Study of reduced states of Ce1-yFeyO2 and Ce1-yUyO2 for the thermochemical water splitting to hydrogen.

Abstract

This short review covers two methods to enhance H2 generation via the thermochemical water splitting reaction (TCWSR) over CeO2 modified upon the substitution of a fraction of Ce4+ by Fe3+ or U4+. While CeO2 is among the most active and stable reducible oxide for the TCWSR, its low efficiency makes it unpractical; typical H2 generation cycles yields are in the tens of micromoles/goxide. This has been behind the motivation to enhance its reduction capacity and therefore increase its activity. Ce4+ substitution by Fe3+ (aliovalent substitution) leads to lattice disorder that results in decreasing the oxygen vacancies (VOs) formation energy. Ce4+ substitution by U4+ leads to charge transfer (Ce4+ + U4+ Ce3+ + U5+) and consequently increases Ce3+. In both cases solid solutions are produced. The review covers the phase stabilities at different temperatures and gas phase compositions by XRD and XPS, among others.
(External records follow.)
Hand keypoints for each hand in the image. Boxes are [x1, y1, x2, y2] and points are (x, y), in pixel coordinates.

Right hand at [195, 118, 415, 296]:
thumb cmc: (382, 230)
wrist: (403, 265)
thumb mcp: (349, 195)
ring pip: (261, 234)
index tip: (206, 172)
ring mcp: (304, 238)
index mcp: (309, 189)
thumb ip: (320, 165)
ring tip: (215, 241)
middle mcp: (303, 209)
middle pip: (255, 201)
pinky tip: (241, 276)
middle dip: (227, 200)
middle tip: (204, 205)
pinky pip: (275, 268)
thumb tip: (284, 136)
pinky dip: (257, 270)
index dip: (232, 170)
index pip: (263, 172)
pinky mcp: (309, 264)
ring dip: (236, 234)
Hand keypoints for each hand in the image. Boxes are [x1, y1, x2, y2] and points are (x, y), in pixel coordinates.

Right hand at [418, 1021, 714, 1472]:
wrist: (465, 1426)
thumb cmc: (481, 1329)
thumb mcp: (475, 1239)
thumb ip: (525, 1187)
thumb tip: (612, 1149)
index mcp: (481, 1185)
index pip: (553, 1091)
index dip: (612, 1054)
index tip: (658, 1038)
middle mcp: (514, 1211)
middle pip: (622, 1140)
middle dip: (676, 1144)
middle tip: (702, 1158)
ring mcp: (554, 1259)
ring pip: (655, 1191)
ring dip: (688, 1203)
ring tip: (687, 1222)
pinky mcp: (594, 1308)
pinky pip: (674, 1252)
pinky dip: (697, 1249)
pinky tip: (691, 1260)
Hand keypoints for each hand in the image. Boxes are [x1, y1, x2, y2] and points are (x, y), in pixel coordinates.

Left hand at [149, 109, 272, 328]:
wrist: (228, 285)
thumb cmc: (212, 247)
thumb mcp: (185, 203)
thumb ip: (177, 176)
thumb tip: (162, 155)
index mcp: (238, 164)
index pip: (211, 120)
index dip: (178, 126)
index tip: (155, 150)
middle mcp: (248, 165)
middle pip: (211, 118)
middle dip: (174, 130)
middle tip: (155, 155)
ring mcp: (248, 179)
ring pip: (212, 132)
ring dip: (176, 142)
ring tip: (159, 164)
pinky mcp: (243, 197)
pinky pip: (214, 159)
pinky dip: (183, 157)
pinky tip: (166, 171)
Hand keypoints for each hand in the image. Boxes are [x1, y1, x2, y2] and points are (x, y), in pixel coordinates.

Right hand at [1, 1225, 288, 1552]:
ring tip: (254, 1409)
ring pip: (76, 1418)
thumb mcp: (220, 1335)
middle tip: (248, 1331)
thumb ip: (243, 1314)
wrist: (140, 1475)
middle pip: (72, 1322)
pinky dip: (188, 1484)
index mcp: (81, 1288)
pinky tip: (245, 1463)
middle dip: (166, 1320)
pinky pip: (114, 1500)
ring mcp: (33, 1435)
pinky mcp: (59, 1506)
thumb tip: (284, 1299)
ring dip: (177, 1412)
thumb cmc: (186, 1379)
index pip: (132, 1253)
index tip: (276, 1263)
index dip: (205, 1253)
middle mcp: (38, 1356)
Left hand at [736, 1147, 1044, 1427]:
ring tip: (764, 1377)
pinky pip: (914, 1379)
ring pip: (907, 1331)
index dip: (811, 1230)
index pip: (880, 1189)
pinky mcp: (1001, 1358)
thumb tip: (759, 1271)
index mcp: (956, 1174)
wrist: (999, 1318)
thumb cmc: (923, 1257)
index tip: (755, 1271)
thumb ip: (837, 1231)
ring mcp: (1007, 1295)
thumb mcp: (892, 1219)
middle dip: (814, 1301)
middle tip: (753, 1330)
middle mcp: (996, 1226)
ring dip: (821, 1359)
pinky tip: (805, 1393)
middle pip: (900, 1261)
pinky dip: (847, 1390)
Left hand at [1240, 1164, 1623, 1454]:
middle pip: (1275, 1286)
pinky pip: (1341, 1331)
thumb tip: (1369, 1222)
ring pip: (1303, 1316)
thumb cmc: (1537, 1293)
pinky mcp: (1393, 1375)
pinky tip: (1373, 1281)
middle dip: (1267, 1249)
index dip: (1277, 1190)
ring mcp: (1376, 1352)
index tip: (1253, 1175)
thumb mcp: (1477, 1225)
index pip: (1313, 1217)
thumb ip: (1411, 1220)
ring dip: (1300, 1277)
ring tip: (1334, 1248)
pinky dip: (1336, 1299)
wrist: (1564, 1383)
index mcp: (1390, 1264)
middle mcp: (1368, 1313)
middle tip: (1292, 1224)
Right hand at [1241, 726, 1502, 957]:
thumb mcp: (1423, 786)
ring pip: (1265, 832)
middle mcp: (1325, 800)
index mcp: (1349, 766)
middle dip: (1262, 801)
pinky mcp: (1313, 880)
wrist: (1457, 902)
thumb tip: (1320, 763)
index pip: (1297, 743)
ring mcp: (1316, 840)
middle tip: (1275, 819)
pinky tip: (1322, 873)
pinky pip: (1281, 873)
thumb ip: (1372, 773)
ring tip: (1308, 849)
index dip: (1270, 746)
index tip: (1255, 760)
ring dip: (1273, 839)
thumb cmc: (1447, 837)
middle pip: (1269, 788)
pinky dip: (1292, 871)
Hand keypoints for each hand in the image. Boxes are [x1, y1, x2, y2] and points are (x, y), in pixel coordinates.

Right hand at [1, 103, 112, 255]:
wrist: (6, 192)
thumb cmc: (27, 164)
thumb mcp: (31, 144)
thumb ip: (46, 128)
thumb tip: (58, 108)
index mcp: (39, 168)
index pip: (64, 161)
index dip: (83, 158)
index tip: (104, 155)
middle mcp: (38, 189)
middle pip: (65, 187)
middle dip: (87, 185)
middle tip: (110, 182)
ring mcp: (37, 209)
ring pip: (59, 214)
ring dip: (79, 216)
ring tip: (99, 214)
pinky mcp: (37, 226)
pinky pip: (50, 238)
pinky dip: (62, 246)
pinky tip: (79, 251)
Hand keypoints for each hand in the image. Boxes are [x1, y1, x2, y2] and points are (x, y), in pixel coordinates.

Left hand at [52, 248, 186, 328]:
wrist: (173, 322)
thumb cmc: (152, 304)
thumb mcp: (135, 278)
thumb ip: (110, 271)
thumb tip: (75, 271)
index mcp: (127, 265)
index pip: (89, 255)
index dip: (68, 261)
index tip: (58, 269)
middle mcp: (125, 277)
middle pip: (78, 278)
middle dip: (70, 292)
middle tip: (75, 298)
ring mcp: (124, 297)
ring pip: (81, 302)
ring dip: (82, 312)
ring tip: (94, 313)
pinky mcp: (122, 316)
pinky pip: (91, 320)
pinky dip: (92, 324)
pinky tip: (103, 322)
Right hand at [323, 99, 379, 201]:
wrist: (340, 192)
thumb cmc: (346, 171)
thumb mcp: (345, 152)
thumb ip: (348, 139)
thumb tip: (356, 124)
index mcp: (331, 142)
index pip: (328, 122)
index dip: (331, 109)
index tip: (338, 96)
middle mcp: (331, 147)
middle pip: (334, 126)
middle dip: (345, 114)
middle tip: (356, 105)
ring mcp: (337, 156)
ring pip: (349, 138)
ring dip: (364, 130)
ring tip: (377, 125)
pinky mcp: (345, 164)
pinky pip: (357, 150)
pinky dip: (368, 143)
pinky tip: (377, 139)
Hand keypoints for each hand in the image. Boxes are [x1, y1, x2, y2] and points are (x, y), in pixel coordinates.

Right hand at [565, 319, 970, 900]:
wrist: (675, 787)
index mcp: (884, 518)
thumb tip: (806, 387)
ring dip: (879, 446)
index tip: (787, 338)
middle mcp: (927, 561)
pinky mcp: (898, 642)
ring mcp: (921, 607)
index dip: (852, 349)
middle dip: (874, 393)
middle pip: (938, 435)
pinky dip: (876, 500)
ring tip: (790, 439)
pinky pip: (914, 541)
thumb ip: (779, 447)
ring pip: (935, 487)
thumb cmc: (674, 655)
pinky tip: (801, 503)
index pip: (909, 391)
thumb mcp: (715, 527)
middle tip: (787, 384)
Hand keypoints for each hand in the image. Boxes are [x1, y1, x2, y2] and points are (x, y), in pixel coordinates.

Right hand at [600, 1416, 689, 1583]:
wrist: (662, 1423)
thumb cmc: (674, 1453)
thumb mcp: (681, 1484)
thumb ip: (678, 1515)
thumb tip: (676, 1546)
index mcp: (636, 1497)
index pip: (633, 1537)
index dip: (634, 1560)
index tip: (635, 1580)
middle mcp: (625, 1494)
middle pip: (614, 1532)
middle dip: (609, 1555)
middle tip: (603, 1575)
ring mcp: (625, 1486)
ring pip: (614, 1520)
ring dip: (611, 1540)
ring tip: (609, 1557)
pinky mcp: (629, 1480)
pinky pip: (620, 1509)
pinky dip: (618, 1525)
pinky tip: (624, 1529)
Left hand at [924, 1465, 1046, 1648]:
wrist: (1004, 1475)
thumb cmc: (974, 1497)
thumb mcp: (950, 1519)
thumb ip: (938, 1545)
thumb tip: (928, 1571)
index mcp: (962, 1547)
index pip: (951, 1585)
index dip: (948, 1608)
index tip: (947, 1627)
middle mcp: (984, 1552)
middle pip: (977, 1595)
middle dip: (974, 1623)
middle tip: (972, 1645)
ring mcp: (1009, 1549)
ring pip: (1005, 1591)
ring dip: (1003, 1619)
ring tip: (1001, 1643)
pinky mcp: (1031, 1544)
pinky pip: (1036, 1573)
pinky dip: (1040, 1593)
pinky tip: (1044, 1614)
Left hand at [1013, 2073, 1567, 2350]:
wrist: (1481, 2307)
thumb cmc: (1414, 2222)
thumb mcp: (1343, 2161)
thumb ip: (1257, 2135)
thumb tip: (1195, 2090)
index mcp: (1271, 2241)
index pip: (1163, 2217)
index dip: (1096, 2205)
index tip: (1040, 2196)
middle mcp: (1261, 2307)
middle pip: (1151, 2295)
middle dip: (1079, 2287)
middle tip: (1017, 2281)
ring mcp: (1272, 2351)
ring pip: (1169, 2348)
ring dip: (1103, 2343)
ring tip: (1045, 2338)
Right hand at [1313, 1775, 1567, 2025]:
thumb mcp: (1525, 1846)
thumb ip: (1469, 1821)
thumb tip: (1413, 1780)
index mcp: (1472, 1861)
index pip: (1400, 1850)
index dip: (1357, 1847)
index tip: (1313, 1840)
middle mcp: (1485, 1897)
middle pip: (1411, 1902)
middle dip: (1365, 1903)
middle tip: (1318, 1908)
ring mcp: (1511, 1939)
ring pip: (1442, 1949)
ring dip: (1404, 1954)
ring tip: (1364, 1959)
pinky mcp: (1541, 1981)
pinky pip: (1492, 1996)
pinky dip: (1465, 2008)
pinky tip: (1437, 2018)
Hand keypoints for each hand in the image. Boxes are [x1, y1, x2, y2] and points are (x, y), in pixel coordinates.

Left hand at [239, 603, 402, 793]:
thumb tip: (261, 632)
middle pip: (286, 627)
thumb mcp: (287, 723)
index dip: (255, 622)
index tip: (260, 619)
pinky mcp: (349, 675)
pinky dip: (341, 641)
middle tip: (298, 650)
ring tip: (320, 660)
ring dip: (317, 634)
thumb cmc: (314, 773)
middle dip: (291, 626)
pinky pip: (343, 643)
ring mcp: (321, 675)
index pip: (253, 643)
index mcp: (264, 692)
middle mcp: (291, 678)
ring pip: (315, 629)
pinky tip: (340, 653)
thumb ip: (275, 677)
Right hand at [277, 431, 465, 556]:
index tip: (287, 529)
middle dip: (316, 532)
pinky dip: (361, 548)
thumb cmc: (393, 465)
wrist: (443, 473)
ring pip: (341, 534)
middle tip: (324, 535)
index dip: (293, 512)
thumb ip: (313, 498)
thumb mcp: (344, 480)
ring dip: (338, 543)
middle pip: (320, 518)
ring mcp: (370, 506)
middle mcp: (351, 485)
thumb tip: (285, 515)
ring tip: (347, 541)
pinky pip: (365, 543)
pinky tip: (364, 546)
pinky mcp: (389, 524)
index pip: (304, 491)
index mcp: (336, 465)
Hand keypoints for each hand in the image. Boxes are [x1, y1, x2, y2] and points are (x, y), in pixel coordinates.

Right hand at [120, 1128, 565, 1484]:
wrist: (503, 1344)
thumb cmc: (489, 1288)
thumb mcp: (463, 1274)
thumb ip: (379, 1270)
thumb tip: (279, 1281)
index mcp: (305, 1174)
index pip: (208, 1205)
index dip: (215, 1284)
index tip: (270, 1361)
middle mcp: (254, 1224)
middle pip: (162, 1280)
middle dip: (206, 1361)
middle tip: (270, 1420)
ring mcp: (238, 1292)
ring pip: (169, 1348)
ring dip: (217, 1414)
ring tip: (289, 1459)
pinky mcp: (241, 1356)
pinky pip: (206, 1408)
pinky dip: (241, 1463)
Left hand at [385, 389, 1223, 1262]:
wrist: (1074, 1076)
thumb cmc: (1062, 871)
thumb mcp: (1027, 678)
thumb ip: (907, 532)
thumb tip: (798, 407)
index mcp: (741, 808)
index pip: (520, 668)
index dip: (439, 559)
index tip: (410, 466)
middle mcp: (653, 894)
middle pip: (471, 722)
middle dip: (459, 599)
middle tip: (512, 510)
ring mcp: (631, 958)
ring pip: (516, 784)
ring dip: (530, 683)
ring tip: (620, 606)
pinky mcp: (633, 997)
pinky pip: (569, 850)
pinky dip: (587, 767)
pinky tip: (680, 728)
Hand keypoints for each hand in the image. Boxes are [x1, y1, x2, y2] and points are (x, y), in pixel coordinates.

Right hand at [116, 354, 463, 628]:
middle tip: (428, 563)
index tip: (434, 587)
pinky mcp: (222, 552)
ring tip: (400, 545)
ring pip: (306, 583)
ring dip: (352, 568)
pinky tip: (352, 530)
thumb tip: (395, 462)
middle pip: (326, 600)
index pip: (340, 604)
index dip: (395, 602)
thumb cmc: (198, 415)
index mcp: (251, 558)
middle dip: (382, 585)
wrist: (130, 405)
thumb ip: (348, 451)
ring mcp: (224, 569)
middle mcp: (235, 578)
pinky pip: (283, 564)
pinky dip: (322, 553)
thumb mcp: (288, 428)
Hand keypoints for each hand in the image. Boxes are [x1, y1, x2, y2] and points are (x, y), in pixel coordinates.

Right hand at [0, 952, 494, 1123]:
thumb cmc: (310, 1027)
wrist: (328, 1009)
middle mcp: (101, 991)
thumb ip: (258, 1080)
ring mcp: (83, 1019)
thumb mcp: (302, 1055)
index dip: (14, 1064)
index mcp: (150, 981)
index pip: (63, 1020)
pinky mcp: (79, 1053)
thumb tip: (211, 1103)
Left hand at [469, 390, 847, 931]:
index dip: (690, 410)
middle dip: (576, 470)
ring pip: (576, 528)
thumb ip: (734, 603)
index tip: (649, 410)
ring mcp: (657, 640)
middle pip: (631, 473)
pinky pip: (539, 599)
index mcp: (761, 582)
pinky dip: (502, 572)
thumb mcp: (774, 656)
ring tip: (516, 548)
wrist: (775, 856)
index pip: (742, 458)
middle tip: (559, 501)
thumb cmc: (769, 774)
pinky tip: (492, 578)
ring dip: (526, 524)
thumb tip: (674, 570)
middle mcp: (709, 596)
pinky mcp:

Moreover, the distribution of U4+ within Ce1-yUyO2 is further analyzed by the Density Functional Theory (DFT+U) method. It showed that charge transfer reaction is sensitive to U4+ distribution around Ce4+ cations, which in turn affected the creation of VO. Test reactions show, in line with spectroscopic results that small fractions of Fe3+ or U4+ gave highest Ce3+ and TCWSR yields. Increasing the ratio decreased the reaction yield. While increasing the content of U decreased the charge transfer efficiency, it protected Ce3+ from being oxidized. Moreover, direct (XRD and TEM) and indirect (core level spectroscopy) analyses pointed out to phase segregation at elevated temperatures and under O2.